The project used "mesh potatoes" from the Village Telco project as hardware. Twelve houses were chosen as nodes, with solar panels and antennas. The local people were involved in all aspects of the project, such as choosing the houses and installing everything. It was not always a smooth process, reports Carlos. The locals are used to relying on the tribal elders for all decisions. The result is that not always everything is very transparent. For example, some of the owners of the houses where nodes were installed did not tell everyone else that this new infrastructure was a shared property. After 7 months absence, Carlos returned and started a process of public meetings.

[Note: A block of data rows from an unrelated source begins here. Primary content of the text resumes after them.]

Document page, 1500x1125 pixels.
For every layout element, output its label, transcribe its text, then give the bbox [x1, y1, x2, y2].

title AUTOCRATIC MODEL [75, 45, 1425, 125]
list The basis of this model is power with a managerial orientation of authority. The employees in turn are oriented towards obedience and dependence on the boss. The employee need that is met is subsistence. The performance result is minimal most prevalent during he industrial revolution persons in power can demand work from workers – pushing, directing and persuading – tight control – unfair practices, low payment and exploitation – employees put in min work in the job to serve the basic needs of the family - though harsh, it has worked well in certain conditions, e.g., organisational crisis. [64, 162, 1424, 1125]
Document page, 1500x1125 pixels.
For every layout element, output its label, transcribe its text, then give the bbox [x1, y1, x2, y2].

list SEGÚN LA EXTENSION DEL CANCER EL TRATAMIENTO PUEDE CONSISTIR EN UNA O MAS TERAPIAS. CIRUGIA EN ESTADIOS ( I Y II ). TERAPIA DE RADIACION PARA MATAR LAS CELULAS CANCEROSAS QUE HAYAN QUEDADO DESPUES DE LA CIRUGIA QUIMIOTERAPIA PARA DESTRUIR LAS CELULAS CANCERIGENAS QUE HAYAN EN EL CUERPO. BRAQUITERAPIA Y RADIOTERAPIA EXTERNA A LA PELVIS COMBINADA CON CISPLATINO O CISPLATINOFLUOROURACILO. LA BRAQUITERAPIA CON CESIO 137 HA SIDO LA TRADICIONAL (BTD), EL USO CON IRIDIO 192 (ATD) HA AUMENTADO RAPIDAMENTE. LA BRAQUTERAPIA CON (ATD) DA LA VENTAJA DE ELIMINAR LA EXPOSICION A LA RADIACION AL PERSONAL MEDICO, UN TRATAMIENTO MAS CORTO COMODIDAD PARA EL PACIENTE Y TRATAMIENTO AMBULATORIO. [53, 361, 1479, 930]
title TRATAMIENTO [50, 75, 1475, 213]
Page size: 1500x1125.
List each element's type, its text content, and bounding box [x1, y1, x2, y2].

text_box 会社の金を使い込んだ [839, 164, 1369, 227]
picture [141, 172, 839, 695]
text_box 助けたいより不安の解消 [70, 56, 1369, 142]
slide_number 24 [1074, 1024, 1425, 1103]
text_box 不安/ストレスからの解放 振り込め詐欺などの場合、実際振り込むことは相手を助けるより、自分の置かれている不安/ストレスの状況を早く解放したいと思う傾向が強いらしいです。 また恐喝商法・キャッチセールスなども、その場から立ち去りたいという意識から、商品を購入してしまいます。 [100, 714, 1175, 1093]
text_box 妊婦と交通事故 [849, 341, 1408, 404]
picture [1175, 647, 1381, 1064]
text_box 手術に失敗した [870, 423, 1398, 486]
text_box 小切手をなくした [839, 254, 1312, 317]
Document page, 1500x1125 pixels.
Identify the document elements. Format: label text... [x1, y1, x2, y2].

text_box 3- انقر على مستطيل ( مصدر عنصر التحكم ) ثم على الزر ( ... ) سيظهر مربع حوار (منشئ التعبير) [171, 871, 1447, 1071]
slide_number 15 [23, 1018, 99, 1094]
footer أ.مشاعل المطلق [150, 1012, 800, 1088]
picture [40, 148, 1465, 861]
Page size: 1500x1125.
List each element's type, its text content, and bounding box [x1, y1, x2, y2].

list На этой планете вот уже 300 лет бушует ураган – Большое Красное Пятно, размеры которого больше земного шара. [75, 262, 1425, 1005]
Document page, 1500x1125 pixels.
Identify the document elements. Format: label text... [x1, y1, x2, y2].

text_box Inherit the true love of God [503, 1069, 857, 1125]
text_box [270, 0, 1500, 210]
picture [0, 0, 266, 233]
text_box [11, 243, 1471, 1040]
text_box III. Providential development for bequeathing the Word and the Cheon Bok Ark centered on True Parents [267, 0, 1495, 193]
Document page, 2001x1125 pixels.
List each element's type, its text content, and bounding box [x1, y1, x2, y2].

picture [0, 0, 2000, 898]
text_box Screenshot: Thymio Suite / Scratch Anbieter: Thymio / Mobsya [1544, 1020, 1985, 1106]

"Now we have regular meetings with about 10 people meeting monthly, people from every village, so that it has become much easier to reach decisions. This is now beginning to take root, that working together is a better way, they start to apply that to other areas as well. Some sort of transformative effect appears to be taking place, apart from the network as such."
Initially, the plan had been to use the network mainly for voice calls between the 12 villages. But then the villagers raised the demand to also make break-out calls into the telephone net. As a result, a cooperative was formed, which has attained the status of a local network carrier. As a small provider, they could negotiate better conditions with a commercial VOIP company. Carlos stresses that now the project has become self-sustainable. Income is raised by using the solar panels for charging mobile phones for a small fee. Break-out calls can be made at a quarter of the normal costs. The maintenance and the operation of the network is now in the hands of the people of Mankosi. It is true that Western Cape University provided initial capital and that Carlos' role had been important to overcome initial hurdles regarding technological and social issues. He thinks that it had been important that of the 20 months of the project's duration, he had spent around 10 months in Mankosi. At the same time he thinks it had been important that he took care not to obstruct himself on their decision making processes and allow them to find their own feet. But now he thinks this has created a model that could be replicated with much less work in other, similar areas.